Anche il padrenostro rientrava nel rosario (cinque volte) e anche il padrenostro ora si vorrebbe cambiare. Che ne è allora della nostra fede, se ogni 30-40 anni s’alza qualcuno e cambia qualcosa della nostra religione? Don Antonio, ci dica che ne pensa lei, mi hanno chiesto al giornale. Questa è la mia risposta.
Innanzitutto tranquilli: non cambia né la preghiera né la fede. Nella preghiera resta tutto come prima: continueremo a dire «Ave Maria» e, almeno per ora, «non ci indurre in tentazione». A cambiare, per ora è solo la traduzione dei testi biblici che verranno letti nella liturgia a partire da domenica 2 dicembre, prima domenica d’avvento. E neppure in tutte le chiese, ma solo in quelle che nel frattempo si saranno procurate i nuovi lezionari domenicali e festivi (3 volumi, per i tre cicli annuali A B C). E potete star certi che tra i fedeli saranno pochi quelli che si accorgeranno di qualche cosa. Ma ora veniamo al merito.
Se per l’avemaria sono del tutto favorevole al mantenimento della vecchia forma nella preghiera – mi auguro di poterla recitare così anche in punto di morte, come l’ho appresa dalla mamma nell’infanzia e come l’ho recitata per tutta la vita –, per il padrenostro devo riconoscere che il discorso è più delicato e più complesso, e ‘forse’ ci si può augurare che la nuova traduzione entri, prima o poi, anche nella preghiera liturgica e popolare.
Sì, l’avemaria resti pure com’è: ‘Ave’ – saluto latino che augura letizia, fortuna, successo, buona salute, serenità – è la traduzione latina del greco ‘kaire’ (rallegrati), resa definitiva dalla ‘Vulgata’ di San Gerolamo (a cavallo fra il IV e il V secolo). Una parola che l’uso e la devozione cristiana ha reso un’icona in sé stessa: non si può vedere un’annunciazione senza sentirsi nascere in bocca e nel cuore quella parola ‘Ave’. Ave non vuol dire solo ’rallegrati’: quella parola, per ciascuno di noi vuol dire anche tutta la fede, l’amore e la fiducia che quasi mille anni di preghiera cristiana (la prima testimonianza di una forma ‘pregata’ del saluto angelico sembra risalire ‘solo’ alla metà dell’XI secolo) hanno potuto sedimentare in quella parola. Chi ha appena qualche memoria dei suoi studi liceali, ricorderà probabilmente i luminosi versi del Carducci «Ave Maria! Quando su l’aure corre / l’umil saluto, i piccioli mortali / scovrono il capo, curvano la fronte / Dante ed Aroldo» (La Chiesa di Polenta). E il grande Vate dell’Italia repubblicana non era certo un baciapile.

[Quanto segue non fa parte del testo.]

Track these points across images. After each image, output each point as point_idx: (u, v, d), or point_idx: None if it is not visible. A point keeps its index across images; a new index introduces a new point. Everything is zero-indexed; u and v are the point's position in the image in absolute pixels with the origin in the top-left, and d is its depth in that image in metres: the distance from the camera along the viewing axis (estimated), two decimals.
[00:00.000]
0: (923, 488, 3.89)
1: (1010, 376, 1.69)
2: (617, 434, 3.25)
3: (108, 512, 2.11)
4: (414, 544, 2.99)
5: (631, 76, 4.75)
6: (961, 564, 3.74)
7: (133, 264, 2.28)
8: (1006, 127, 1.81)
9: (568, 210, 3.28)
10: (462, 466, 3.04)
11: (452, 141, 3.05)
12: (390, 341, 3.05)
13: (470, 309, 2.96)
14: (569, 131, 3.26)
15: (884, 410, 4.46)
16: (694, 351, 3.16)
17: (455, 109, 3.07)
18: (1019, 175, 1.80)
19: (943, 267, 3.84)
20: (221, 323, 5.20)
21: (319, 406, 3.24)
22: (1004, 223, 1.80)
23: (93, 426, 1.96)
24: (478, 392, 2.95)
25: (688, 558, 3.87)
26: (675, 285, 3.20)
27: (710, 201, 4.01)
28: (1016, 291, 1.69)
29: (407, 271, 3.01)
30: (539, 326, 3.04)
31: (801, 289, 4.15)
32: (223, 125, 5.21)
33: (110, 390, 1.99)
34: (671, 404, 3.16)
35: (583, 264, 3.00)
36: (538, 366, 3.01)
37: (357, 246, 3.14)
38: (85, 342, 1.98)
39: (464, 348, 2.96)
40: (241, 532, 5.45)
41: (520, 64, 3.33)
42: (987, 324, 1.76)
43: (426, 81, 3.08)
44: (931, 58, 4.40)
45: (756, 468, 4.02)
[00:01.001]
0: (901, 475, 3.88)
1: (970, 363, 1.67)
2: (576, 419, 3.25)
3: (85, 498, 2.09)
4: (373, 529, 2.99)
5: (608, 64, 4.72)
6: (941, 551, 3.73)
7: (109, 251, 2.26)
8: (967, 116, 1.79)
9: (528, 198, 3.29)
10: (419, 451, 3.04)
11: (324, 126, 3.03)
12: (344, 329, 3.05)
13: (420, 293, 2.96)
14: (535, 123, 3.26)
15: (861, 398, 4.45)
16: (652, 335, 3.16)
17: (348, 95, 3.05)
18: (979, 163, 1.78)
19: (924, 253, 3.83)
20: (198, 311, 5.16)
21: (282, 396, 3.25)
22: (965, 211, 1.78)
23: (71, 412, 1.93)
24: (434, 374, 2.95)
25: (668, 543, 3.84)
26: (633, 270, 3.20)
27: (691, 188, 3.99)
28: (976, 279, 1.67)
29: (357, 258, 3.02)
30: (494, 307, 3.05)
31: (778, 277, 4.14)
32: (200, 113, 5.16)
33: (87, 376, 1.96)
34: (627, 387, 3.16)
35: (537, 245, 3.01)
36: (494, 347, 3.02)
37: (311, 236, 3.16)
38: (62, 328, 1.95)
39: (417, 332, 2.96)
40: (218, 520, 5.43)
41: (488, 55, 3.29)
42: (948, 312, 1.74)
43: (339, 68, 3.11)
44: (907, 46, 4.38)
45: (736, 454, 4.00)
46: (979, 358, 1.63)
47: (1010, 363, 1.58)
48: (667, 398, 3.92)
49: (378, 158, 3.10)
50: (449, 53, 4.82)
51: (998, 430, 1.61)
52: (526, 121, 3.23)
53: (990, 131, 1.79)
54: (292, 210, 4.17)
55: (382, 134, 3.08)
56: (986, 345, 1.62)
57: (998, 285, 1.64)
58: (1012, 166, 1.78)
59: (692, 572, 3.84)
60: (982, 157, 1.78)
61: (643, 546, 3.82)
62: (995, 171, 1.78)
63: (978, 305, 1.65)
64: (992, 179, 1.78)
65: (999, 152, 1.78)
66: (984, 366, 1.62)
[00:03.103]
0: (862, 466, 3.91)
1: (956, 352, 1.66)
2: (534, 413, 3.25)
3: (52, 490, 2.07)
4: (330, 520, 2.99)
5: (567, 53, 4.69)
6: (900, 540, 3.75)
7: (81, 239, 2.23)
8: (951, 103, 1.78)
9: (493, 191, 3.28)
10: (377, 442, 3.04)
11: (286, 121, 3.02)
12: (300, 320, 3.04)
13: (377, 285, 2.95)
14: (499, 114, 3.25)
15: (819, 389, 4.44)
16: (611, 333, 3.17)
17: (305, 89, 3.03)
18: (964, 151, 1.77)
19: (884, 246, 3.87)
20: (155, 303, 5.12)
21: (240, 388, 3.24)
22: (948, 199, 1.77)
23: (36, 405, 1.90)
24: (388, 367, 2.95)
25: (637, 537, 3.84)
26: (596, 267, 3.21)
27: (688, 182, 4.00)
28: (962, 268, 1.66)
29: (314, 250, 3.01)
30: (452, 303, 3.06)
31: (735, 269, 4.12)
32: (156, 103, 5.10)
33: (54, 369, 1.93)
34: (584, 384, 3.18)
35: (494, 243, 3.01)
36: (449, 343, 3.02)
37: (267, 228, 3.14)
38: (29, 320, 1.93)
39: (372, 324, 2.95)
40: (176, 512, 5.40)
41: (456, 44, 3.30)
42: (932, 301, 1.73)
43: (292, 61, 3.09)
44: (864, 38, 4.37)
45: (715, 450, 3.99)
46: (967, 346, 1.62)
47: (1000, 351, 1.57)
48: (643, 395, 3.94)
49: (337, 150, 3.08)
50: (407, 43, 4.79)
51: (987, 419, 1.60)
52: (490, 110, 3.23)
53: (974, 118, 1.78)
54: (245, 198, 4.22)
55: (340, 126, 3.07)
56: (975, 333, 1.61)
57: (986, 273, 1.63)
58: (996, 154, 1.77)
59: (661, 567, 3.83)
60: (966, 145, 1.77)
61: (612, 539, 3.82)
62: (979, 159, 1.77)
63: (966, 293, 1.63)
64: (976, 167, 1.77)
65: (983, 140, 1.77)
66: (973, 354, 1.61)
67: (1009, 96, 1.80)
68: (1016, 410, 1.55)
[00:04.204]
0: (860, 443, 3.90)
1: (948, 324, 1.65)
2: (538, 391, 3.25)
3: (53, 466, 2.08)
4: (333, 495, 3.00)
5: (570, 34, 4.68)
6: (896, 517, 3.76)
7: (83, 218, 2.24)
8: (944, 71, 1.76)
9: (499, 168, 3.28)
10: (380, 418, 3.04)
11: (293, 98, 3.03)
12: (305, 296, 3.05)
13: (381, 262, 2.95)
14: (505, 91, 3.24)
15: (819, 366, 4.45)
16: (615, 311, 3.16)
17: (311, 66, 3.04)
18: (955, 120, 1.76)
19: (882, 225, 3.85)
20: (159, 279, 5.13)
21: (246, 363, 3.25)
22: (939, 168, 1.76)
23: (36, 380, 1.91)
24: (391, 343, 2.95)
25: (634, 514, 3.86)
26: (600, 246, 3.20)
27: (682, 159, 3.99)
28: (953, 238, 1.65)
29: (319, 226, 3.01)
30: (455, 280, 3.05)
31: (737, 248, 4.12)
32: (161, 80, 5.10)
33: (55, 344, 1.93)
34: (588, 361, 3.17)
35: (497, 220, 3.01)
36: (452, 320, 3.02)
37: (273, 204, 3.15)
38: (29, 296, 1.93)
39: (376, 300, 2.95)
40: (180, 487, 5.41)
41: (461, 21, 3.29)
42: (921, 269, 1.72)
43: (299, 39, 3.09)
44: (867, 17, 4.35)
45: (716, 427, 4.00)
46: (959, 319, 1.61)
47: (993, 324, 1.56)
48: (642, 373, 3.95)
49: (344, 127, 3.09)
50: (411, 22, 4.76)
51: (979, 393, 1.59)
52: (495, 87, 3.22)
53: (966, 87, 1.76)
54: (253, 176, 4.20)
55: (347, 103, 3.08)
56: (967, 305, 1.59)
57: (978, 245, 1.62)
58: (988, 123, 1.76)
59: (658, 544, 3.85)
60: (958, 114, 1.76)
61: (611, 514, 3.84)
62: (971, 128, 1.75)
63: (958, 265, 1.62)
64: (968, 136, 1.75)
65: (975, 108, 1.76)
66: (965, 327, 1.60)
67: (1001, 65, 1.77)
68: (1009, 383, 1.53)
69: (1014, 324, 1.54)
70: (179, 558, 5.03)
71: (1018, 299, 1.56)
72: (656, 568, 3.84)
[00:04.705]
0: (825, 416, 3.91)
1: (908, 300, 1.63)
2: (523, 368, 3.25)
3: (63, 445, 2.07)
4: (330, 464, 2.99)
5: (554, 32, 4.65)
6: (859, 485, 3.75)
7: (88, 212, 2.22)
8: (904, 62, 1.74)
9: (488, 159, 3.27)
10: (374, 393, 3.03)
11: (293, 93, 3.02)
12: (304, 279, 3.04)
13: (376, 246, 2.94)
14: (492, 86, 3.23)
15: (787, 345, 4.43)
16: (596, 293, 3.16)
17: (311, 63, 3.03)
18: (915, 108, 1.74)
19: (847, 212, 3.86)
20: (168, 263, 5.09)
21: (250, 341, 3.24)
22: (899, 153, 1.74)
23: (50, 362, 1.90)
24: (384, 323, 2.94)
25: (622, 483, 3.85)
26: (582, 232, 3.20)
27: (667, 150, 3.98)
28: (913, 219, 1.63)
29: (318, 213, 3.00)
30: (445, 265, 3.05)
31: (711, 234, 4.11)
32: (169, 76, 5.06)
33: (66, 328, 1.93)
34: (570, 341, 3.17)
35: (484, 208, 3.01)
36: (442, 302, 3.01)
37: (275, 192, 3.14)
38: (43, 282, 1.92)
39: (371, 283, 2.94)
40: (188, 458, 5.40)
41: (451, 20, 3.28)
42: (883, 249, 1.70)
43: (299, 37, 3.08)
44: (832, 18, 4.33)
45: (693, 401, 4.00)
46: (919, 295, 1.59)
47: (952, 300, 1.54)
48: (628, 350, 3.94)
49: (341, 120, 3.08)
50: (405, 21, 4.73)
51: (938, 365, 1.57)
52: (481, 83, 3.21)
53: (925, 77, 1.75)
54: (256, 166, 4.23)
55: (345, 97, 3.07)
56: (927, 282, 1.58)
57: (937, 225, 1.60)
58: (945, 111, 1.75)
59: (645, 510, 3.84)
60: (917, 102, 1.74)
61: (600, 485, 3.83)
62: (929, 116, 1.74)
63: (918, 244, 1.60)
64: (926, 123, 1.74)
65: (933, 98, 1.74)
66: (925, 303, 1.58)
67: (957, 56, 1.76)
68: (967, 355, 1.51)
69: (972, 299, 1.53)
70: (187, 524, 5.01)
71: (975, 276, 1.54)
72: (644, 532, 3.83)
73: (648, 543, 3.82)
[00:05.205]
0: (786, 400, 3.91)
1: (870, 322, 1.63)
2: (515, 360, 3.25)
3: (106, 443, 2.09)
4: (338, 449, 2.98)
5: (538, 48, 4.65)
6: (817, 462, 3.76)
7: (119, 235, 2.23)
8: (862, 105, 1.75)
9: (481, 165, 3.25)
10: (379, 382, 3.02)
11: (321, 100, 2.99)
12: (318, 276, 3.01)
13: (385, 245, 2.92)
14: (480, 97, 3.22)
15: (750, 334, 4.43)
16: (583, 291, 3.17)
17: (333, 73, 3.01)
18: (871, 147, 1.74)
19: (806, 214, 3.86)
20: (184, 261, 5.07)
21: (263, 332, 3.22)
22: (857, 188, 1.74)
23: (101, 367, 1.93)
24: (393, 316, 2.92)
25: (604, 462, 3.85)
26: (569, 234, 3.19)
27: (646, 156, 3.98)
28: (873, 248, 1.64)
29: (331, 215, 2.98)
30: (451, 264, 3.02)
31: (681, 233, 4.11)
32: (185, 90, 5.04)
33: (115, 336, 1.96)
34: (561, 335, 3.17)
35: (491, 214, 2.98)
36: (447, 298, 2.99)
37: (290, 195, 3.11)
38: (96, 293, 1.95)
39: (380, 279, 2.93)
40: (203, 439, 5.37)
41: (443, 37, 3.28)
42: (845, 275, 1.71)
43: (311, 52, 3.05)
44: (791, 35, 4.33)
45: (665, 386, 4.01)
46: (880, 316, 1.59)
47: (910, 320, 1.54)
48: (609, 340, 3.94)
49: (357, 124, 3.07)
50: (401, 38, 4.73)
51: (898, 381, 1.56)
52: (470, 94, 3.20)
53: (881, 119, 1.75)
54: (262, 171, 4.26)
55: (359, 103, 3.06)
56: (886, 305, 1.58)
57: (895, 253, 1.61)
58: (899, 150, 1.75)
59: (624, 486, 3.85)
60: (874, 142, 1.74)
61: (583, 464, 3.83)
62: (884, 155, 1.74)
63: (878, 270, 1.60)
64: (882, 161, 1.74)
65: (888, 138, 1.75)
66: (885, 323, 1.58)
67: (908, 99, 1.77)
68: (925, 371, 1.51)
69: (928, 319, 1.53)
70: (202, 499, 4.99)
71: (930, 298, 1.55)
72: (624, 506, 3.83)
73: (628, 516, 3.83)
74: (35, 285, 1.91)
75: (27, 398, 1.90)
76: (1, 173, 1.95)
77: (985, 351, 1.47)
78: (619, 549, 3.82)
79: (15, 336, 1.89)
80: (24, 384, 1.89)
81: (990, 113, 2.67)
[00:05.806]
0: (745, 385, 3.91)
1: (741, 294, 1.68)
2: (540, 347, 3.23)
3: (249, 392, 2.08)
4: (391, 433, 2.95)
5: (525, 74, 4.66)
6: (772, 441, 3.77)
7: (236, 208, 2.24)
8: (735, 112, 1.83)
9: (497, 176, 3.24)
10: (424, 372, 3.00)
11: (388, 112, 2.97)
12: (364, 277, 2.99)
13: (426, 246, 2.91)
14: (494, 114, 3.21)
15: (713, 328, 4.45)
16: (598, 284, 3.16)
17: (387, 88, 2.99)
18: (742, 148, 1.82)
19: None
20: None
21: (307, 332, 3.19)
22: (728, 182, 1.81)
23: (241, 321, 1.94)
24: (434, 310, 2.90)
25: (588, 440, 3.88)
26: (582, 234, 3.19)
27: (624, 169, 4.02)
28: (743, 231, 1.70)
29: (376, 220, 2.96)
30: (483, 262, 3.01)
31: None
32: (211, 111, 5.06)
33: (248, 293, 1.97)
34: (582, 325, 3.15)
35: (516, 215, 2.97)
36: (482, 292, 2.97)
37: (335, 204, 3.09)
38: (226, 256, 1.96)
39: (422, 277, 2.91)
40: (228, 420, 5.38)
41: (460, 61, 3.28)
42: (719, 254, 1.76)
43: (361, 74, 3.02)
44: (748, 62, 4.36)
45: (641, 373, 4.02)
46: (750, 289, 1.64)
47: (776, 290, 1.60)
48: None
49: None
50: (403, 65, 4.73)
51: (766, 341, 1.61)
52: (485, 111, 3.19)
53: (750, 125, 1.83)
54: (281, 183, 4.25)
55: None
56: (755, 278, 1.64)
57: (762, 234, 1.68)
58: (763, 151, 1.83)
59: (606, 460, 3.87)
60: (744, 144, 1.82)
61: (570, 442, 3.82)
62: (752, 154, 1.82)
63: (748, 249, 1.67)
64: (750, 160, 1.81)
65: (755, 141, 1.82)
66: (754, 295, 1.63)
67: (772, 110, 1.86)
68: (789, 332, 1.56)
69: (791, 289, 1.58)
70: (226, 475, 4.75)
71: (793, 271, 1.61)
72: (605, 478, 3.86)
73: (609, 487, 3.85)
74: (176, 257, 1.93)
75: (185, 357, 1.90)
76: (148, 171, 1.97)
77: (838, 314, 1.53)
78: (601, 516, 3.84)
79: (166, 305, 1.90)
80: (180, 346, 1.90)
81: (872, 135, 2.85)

Diverso è il caso del Padre nostro. Qui non c’è tanto un ‘vizio’ di traduzione da correggere (non ‘ci indurre in tentazione’ è un modo perfettamente corretto di tradurre il greco kai me heisenéŋkes), ma piuttosto una durezza concettuale da ammorbidire. Perché quel “non ci indurre” è concettualmente assai duro da accettare. Lo fa notare Carlo Maria Martini, cardinale e autorevolissimo esegeta: «La richiesta è un po’ scandalosa nella sua formulazione. La Chiesa lotta da secoli contro l’apparente scandalosità di tale formula, e ha cercato costantemente di ridirla, di riesprimerla. Sant’ Ambrogio per esempio traduceva: ‘non permettere che cadiamo nella tentazione’. Il ‘non ci indurre’, infatti, è una parola molto dura, perché sembra che Dio stesso tenti al male. Sappiamo che la Conferenza Episcopale Italiana ha fatto di tutto per cambiarla nella nuova edizione della Bibbia, sostituendola con ‘non abbandonarci nella tentazione’, per edulcorare un po’ l’espressione». Così scriveva già qualche tempo fa il cardinale.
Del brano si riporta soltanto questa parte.